++++ Supplied entries

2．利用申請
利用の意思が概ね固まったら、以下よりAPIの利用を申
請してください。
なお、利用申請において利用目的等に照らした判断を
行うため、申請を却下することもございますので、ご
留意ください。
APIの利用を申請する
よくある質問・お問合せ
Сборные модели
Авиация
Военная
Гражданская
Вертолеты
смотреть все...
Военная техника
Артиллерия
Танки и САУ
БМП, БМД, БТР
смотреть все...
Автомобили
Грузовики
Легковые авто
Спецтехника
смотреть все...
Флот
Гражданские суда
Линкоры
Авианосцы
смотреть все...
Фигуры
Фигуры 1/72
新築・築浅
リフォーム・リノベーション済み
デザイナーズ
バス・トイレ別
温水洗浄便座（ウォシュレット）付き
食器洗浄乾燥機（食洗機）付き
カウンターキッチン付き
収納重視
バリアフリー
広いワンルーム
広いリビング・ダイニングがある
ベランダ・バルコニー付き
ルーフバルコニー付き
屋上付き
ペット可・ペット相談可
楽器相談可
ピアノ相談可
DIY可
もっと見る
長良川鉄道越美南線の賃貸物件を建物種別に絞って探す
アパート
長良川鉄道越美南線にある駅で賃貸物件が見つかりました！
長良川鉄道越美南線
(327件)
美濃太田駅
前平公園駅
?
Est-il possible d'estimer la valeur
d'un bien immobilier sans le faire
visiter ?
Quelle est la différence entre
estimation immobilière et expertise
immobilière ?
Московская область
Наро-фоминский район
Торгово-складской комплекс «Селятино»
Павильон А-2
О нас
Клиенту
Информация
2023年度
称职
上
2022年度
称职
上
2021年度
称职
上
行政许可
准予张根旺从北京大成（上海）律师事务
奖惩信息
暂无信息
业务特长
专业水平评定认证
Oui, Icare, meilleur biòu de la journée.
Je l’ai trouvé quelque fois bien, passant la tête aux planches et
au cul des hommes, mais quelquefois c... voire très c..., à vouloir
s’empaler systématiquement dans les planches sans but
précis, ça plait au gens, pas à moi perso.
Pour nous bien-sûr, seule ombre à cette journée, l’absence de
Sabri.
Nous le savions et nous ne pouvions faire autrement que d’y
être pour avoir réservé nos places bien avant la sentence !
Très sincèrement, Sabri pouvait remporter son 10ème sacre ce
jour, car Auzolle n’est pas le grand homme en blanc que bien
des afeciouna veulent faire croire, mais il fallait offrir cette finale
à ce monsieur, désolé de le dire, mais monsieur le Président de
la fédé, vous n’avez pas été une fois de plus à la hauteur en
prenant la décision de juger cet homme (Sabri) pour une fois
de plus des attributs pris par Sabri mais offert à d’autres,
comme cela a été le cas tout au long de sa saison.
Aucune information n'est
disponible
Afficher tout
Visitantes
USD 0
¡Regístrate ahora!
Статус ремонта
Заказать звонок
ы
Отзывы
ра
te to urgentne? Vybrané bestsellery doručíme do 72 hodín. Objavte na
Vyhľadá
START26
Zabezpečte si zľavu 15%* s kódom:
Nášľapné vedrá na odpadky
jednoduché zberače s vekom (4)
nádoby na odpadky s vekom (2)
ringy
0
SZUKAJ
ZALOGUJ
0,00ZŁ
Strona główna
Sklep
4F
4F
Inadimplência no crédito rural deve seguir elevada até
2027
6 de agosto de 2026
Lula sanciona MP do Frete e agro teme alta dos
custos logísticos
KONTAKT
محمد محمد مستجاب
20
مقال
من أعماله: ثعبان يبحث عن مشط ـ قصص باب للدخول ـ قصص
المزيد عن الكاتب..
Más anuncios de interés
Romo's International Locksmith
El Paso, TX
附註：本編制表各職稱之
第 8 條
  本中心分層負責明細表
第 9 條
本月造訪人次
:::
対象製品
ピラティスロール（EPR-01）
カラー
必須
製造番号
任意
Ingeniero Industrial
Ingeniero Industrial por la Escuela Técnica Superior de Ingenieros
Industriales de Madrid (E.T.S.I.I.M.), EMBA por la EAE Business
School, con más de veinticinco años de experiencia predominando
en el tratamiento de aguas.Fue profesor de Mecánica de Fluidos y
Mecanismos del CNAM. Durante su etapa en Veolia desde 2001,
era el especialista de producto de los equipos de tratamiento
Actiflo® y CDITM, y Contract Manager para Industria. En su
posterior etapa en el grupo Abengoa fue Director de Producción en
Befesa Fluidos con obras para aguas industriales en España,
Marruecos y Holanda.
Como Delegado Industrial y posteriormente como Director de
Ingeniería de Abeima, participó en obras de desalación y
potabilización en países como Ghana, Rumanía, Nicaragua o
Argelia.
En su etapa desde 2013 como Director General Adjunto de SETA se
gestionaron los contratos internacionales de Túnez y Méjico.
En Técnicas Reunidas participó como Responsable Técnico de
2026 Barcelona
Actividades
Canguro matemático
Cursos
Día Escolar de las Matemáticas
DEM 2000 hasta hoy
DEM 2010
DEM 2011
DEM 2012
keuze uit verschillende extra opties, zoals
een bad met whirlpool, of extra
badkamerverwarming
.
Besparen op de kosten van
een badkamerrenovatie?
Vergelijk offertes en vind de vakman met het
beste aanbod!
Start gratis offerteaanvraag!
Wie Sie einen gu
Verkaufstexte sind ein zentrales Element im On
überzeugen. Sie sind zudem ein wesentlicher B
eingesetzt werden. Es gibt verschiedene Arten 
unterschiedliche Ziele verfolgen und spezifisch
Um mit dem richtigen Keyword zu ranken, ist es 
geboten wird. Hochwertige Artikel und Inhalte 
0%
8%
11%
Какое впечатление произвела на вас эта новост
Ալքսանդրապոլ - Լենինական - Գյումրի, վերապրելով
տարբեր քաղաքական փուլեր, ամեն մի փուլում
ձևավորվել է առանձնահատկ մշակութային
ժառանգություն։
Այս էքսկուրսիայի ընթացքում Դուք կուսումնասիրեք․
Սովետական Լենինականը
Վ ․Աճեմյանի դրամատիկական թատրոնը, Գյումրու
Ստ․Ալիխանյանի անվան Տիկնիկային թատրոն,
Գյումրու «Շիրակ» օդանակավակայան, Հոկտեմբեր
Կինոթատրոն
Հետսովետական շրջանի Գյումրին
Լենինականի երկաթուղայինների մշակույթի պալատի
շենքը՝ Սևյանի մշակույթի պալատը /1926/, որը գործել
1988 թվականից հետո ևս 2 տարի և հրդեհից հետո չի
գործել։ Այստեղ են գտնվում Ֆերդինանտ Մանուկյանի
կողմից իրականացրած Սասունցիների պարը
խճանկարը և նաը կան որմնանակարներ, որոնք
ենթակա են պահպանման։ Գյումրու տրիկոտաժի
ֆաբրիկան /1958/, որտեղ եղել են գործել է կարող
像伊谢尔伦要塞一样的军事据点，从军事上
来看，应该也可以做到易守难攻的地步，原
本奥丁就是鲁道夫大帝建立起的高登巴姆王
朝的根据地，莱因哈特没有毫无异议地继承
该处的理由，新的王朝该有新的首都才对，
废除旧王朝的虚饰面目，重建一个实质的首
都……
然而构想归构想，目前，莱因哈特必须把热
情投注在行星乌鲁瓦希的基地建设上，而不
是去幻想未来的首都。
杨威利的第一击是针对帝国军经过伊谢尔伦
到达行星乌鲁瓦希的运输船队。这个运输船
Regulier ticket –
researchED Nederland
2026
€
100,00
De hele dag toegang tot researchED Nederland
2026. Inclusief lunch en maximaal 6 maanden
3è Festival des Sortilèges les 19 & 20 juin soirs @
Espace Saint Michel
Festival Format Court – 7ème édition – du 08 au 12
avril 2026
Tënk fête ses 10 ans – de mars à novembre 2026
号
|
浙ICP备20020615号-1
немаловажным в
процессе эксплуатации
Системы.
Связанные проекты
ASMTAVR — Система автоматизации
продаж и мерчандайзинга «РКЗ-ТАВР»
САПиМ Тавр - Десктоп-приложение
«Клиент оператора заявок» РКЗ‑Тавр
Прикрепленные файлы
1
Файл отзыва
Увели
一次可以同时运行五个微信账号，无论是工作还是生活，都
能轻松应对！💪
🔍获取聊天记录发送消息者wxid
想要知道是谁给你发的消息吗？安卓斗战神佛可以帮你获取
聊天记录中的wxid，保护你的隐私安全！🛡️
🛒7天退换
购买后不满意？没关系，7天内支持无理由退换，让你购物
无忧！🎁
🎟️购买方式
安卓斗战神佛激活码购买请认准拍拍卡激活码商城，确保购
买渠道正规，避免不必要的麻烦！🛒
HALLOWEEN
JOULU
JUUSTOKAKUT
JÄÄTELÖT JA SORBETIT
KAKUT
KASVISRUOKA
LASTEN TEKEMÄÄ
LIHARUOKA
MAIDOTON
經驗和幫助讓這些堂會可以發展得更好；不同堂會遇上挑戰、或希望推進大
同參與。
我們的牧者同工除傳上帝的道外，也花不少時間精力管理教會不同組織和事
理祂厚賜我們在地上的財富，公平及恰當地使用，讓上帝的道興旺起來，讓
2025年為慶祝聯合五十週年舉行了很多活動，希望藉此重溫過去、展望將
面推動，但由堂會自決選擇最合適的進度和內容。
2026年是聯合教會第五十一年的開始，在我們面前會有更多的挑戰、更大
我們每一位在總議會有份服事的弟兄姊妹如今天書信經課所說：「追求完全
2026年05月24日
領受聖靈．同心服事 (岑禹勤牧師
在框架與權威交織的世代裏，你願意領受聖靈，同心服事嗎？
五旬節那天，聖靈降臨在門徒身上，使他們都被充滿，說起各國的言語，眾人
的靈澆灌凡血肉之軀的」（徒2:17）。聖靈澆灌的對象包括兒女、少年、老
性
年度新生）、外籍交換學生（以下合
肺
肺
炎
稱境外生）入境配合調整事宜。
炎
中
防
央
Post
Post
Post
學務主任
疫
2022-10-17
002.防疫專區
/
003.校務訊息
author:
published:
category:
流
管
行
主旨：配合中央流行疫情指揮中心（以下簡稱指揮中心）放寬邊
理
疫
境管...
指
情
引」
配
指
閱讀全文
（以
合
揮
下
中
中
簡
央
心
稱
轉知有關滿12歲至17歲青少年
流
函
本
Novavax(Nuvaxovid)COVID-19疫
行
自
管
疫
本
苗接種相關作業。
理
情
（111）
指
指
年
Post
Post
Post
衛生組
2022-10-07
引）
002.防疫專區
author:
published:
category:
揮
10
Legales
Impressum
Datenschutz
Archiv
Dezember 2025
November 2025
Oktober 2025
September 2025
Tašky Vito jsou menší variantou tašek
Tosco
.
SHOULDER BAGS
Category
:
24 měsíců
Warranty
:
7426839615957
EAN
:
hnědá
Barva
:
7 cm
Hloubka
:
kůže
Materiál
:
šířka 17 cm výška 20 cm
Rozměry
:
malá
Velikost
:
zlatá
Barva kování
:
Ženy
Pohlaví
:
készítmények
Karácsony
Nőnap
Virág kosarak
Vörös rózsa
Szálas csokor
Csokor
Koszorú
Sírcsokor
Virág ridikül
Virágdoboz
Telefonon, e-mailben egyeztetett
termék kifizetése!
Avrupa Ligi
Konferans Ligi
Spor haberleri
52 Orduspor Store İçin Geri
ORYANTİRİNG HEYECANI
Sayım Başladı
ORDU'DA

++++++++

What you need to do ->
Taking the listing above as the source, transcribe only the lines starting at the line with "Je l’ai trouvé" and going through the line with "School, con más", unaltered and with both ends included.

Written answer ->
Je l’ai trouvé quelque fois bien, passant la tête aux planches et
au cul des hommes, mais quelquefois c... voire très c..., à vouloir
s’empaler systématiquement dans les planches sans but
précis, ça plait au gens, pas à moi perso.
Pour nous bien-sûr, seule ombre à cette journée, l’absence de
Sabri.
Nous le savions et nous ne pouvions faire autrement que d’y
être pour avoir réservé nos places bien avant la sentence !
Très sincèrement, Sabri pouvait remporter son 10ème sacre ce
jour, car Auzolle n’est pas le grand homme en blanc que bien
des afeciouna veulent faire croire, mais il fallait offrir cette finale
à ce monsieur, désolé de le dire, mais monsieur le Président de
la fédé, vous n’avez pas été une fois de plus à la hauteur en
prenant la décision de juger cet homme (Sabri) pour une fois
de plus des attributs pris par Sabri mais offert à d’autres,
comme cela a été le cas tout au long de sa saison.
Aucune information n'est
disponible
Afficher tout
Visitantes
USD 0
¡Regístrate ahora!
Статус ремонта
Заказать звонок
ы
Отзывы
ра
te to urgentne? Vybrané bestsellery doručíme do 72 hodín. Objavte na
Vyhľadá
START26
Zabezpečte si zľavu 15%* s kódom:
Nášľapné vedrá na odpadky
jednoduché zberače s vekom (4)
nádoby na odpadky s vekom (2)
ringy
0
SZUKAJ
ZALOGUJ
0,00ZŁ
Strona główna
Sklep
4F
4F
Inadimplência no crédito rural deve seguir elevada até
2027
6 de agosto de 2026
Lula sanciona MP do Frete e agro teme alta dos
custos logísticos
KONTAKT
محمد محمد مستجاب
20
مقال
من أعماله: ثعبان يبحث عن مشط ـ قصص باب للدخول ـ قصص
المزيد عن الكاتب..
Más anuncios de interés
Romo's International Locksmith
El Paso, TX
附註：本編制表各職稱之
第 8 條
  本中心分層負責明細表
第 9 條
本月造訪人次
:::
対象製品
ピラティスロール（EPR-01）
カラー
必須
製造番号
任意
Ingeniero Industrial
Ingeniero Industrial por la Escuela Técnica Superior de Ingenieros
Industriales de Madrid (E.T.S.I.I.M.), EMBA por la EAE Business
School, con más de veinticinco años de experiencia predominando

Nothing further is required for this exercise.